Preface to the 1850 Edition

Dickens describes his writing of this preface as being like "a troublesome guest who lingers in the Hall after he has taken leave." His intention in this book, Dickens writes, is to describe "the commonest of vices," and argues that when a character is exhibiting a common vice, that character is usually thought to be an exaggeration. He states that this is because people often are incapable of recognizing their own faults. Dickens points to the characters of Mr. Pecksniff and Mrs. Gamp as examples of this. In conclusion of his preface, Dickens makes a statement regarding the original monthly serial format of the story, and says that he tried to keep an overall design in mind and avoid writing just to meet his monthly requirements for publication.

Preface to the 1867 Edition

"What is exaggeration to one class of minds and perceptions," Dickens says in his preface, is "plain truth to another." He reminds readers that he has built his career on this type of writing. In particular, his comments on the poor and sick are meant in the vein of social commentary, to point out social ills that can be remedied if mankind puts their collective effort into it.

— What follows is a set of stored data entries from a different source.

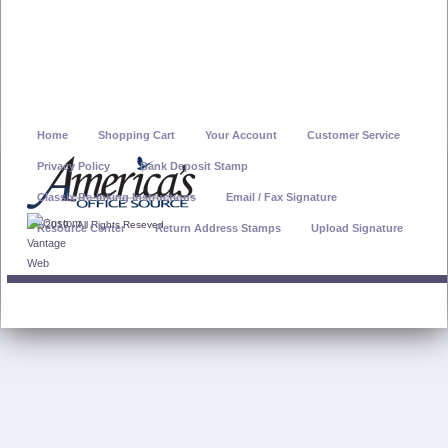
Home
Shopping Cart
Your Account
Customer Service
Privacy Policy
Bank Deposit Stamp
Classix Re-Inking Instructions
Email / Fax Signature
© 2019 - All Rights Reseved
Resource Center
Return Address Stamps
Upload Signature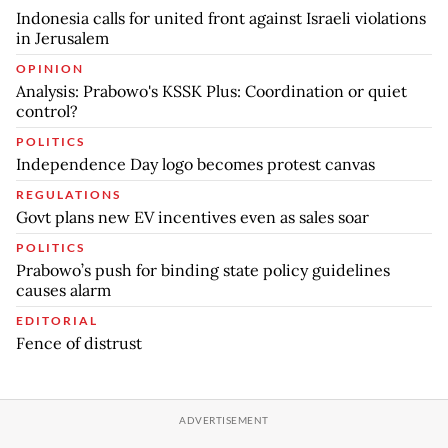
Indonesia calls for united front against Israeli violations
in Jerusalem
OPINION
Analysis: Prabowo's KSSK Plus: Coordination or quiet
control?
POLITICS
Independence Day logo becomes protest canvas
REGULATIONS
Govt plans new EV incentives even as sales soar
POLITICS
Prabowo’s push for binding state policy guidelines
causes alarm
EDITORIAL
Fence of distrust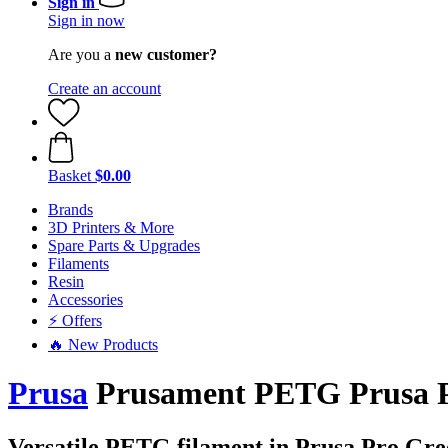
Sign in
Sign in now
Are you a
new customer?
Create an account
Basket
$0.00
Brands
3D Printers & More
Spare Parts & Upgrades
Filaments
Resin
Accessories
⚡ Offers
🔥 New Products
Prusa
Prusament PETG Prusa Pr
Versatile PETG filament in Prusa Pro Gre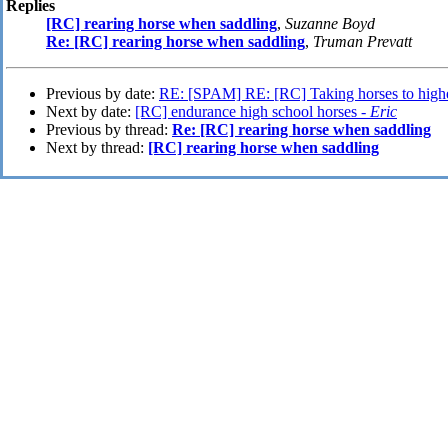
Replies
[RC] rearing horse when saddling
,
Suzanne Boyd
Re: [RC] rearing horse when saddling
,
Truman Prevatt
Previous by date:
RE: [SPAM] RE: [RC] Taking horses to highe
Next by date:
[RC] endurance high school horses -
Eric
Previous by thread:
Re: [RC] rearing horse when saddling
Next by thread:
[RC] rearing horse when saddling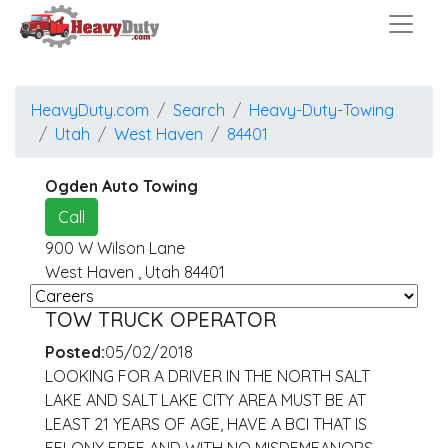
HeavyDuty.com
Search
Heavy-Duty-Towing
Utah
West Haven
84401
Ogden Auto Towing
Call
900 W Wilson Lane
West Haven
,
Utah
84401
TOW TRUCK OPERATOR
Posted:
05/02/2018
LOOKING FOR A DRIVER IN THE NORTH SALT
LAKE AND SALT LAKE CITY AREA MUST BE AT
LEAST 21 YEARS OF AGE, HAVE A BCI THAT IS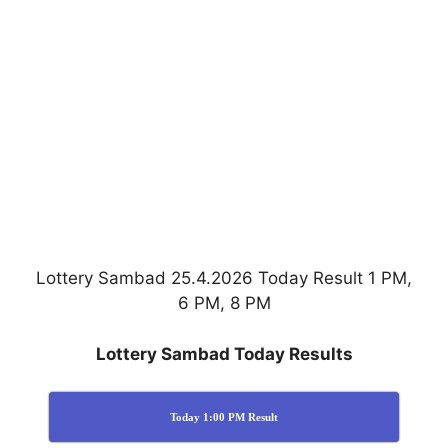
Lottery Sambad 25.4.2026 Today Result 1 PM,
6 PM, 8 PM
Lottery Sambad Today Results
Today 1:00 PM Result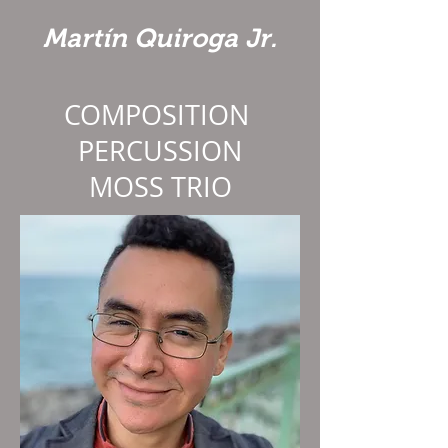
Martín Quiroga Jr.
COMPOSITION
PERCUSSION
MOSS TRIO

He remarks on both his villains in this novel. Dickens agrees that "Mr. Pecksniff is an exaggeration," but speaks about Jonas Chuzzlewit in more detail, admitting that he is "unnatural." According to Dickens, Jonas is "admired for that which made him hateful" and is a product of his upbringing. The author requests that his readers reflect on "the causes of many vices" of human beings, and of the human condition generally. Dickens recognizes that whatever failings the members of a family exhibit "is true of a whole commonwealth," since a country's residents are composed of the families that live there.

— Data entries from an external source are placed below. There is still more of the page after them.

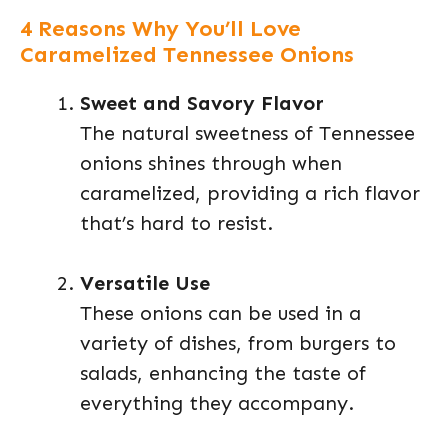
4 Reasons Why You’ll Love
Caramelized Tennessee Onions
Sweet and Savory Flavor
The natural sweetness of Tennessee
onions shines through when
caramelized, providing a rich flavor
that’s hard to resist.
Versatile Use
These onions can be used in a
variety of dishes, from burgers to
salads, enhancing the taste of
everything they accompany.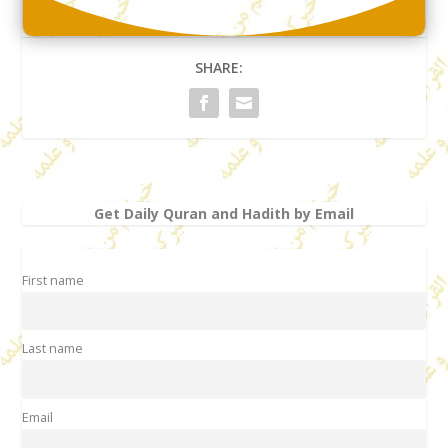
SHARE:
Get Daily Quran and Hadith by Email
First name
Last name
Email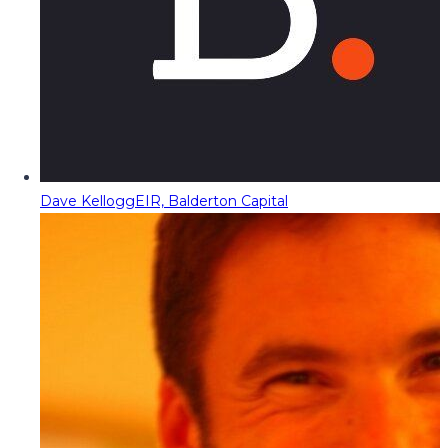
Dave Kellogg
EIR, Balderton Capital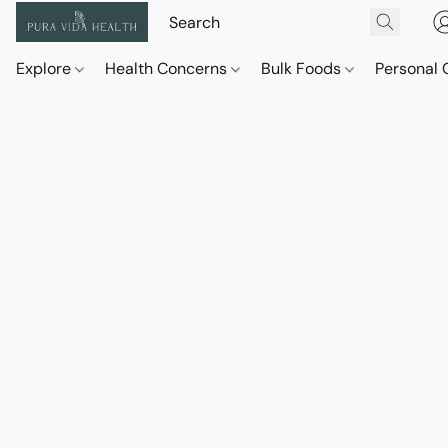
Explore
Health Concerns
Bulk Foods
Personal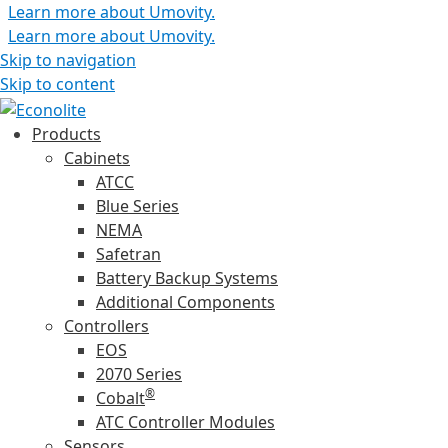
Learn more about Umovity.
Learn more about Umovity.
Skip to navigation
Skip to content
Products
Cabinets
ATCC
Blue Series
NEMA
Safetran
Battery Backup Systems
Additional Components
Controllers
EOS
2070 Series
®
Cobalt
ATC Controller Modules
Sensors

Dickens explains that his satirical account of American life is not less honest than his frequent lampooning of British citizens and culture. He remarks that he has never seen fit "to soften what is ridiculous or wrong at home." He has extended Americans that same courtesy, believing Americans to be of the same hearty stock and sharp mind as the British.

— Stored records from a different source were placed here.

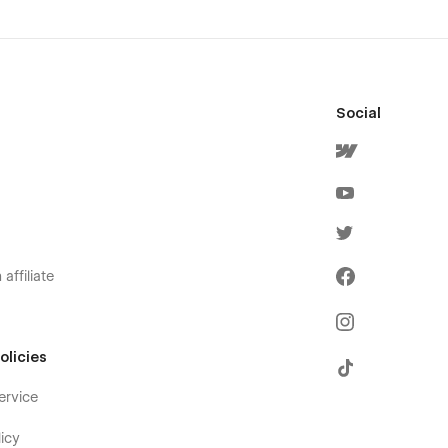
Social
affiliate
olicies
ervice
icy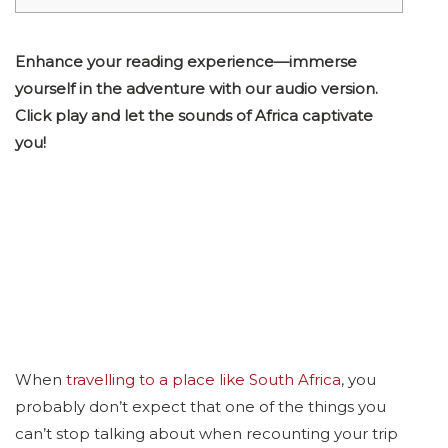
Enhance your reading experience—immerse
yourself in the adventure with our audio version.
Click play and let the sounds of Africa captivate
you!
When
travelling to a place like South Africa
, you
probably don’t expect that one of the things you
can’t stop talking about when recounting your trip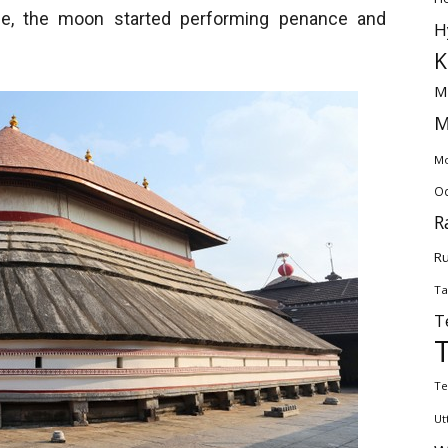
urse, the moon started performing penance and
H
K
M
M
Mo
Od
R
Ru
Ta
T
Te
Ut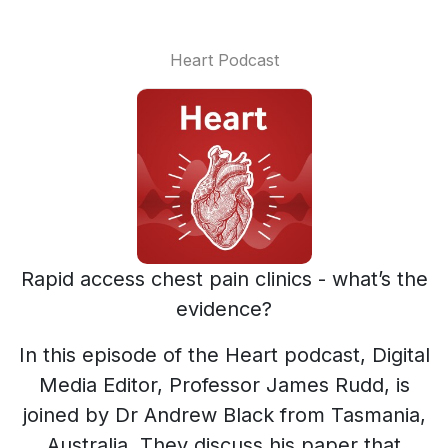
Heart Podcast
Rapid access chest pain clinics - what’s the
evidence?
In this episode of the Heart podcast, Digital
Media Editor, Professor James Rudd, is
joined by Dr Andrew Black from Tasmania,
Australia. They discuss his paper that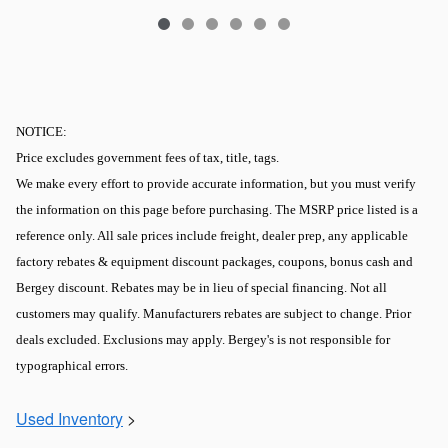
NOTICE:
Price excludes government fees of tax, title, tags.
We make every effort to provide accurate information, but you must verify
the information on this page before purchasing. The MSRP price listed is a
reference only. All sale prices include freight, dealer prep, any applicable
factory rebates & equipment discount packages, coupons, bonus cash and
Bergey discount. Rebates may be in lieu of special financing. Not all
customers may qualify. Manufacturers rebates are subject to change. Prior
deals excluded. Exclusions may apply. Bergey's is not responsible for
typographical errors.
Used Inventory
>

Dickens's earlier preface seems targeted toward the reader of the original serial, as it was published in sections over time. His comments about balancing the constraints of writing in serial form with keeping the pace of the story indicate that he was writing with a whole story in mind, as opposed to just drawing out the drama indefinitely in ongoing installments.

In his later preface, Dickens clarifies his satirical intent and prepares readers for the novel's hyperbolic style. His unexpected sympathy for one of his villains, Jonas Chuzzlewit, reflects his belief in the innate goodness of humankind. As British poet Alfred Austin (1835–1913) wrote on the occasion of Dickens's death, Dickens was "for giving Man generally a chance." He takes pains to point out that Jonas is only a product of his environment and is thus a victim of nurture, not nature.

Dickens had traveled to America in 1842 and was not impressed. In particular he was appalled by the institution of slavery; he gives voice to his feelings in Martin Chuzzlewit. Yet here, too, he shows his innate sense of fairness. He says he does not treat Americans any more harshly than he treats his fellow Englishmen.